-- TEXTO PROPORCIONADO --

--*--

Por Luis Secco
El desafío que enfrentaba en el arranque de su gestión el gobierno de Mauricio Macri para bajar la inflación era mayúsculo. Debía hacerlo con precios clave que estaban «atrasados» (dólar y tarifas de los servicios públicos) que necesitaban ser corregidos, y se decidió que había que hacerlo sin correr demasiados riesgos o evitando costos irreversibles en materia de credibilidad y gobernabilidad.
La respuesta fue lo que se dio a llamar gradualismo. Un gradualismo que resultó excesivamente gradual en lo fiscal, aunque en menor medida, en lo monetario (al menos durante varios períodos de 2016 y 2017). Porque recordemos que la política monetaria apuntó desde el vamos a retirar el excedente de pesos que existía como consecuencia del cepo cambiario y las tasas de interés se ubicaron rápida y sostenidamente en terreno positivo en términos reales. Sin embargo, con la política monetaria actuando en soledad y con una política fiscal expansiva que le jugaba en contra, el traspaso de la devaluación y del aumento tarifario al resto de los precios resultó mucho más elevado que lo esperado por las autoridades económicas de entonces.
Así la convergencia a una inflación más baja y estable resultó elusiva, y justo cuando se empezaban a dar algunas señales positivas en la materia se cometió uno de los errores más significativos en cuestiones de política económica de los últimos años: el 28 de diciembre de 2017 se decidió, producto tal vez de la complacencia que produjo el triunfo electoral en las elecciones de medio término, que había llegado el momento de mostrarse más tolerantes con la inflación. La desinflación podía ser postergada en el tiempo y la política monetaria podía adoptar un sesgo más expansivo. A pesar de sus magros resultados, uno de los pocos activos del gradualismo era el compromiso manifiesto del BCRA con la desinflación. Pero a partir de ese día el Gobierno decidió coquetear con la criatura de Frankenstein (la inflación) y unos meses después la criatura se desmadró.
Incluso antes de la corrida cambiaria que arrancó en abril del año pasado, y producto de ese cambio en las prioridades de la política económica (priorizando la actividad económica por sobre la desinflación), ya resultaba difícil pronosticar que la inflación de 2018 pudiera ser menor que la de 2017. Lo que sucedió después del salto cambiario es materia conocida.

--*--

-- DATOS --
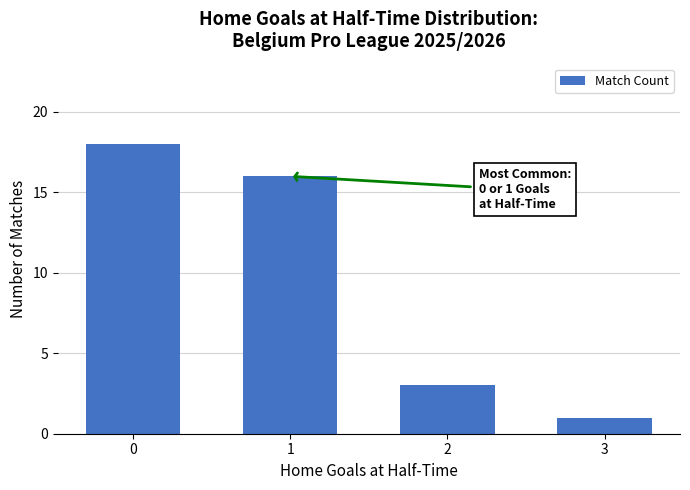

What is the value of the 2nd bar from the left?

16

--*--

-- PREGUNTAS --
**a.** Condense en una lista breve el párrafo del texto sobre el gradualismo que empieza con «El desafío que enfrentaba», conservando sus datos principales.
**b.** Repita del texto sobre el gradualismo el fragmento que comienza en las palabras «Incluso antes de» y concluye tras las palabras «es materia conocida.».

-- CONJUNTO DE RESPUESTAS --
**a.**
- Al comienzo de su gestión, el gobierno de Mauricio Macri enfrentaba un desafío mayúsculo para bajar la inflación.
- Debía lograrlo con precios clave atrasados (dólar y tarifas de los servicios públicos) que necesitaban corregirse.
- Se optó por hacerlo sin correr demasiados riesgos y evitando costos irreversibles en credibilidad y gobernabilidad.

**b.**
Incluso antes de la corrida cambiaria que arrancó en abril del año pasado, y producto de ese cambio en las prioridades de la política económica (priorizando la actividad económica por sobre la desinflación), ya resultaba difícil pronosticar que la inflación de 2018 pudiera ser menor que la de 2017. Lo que sucedió después del salto cambiario es materia conocida.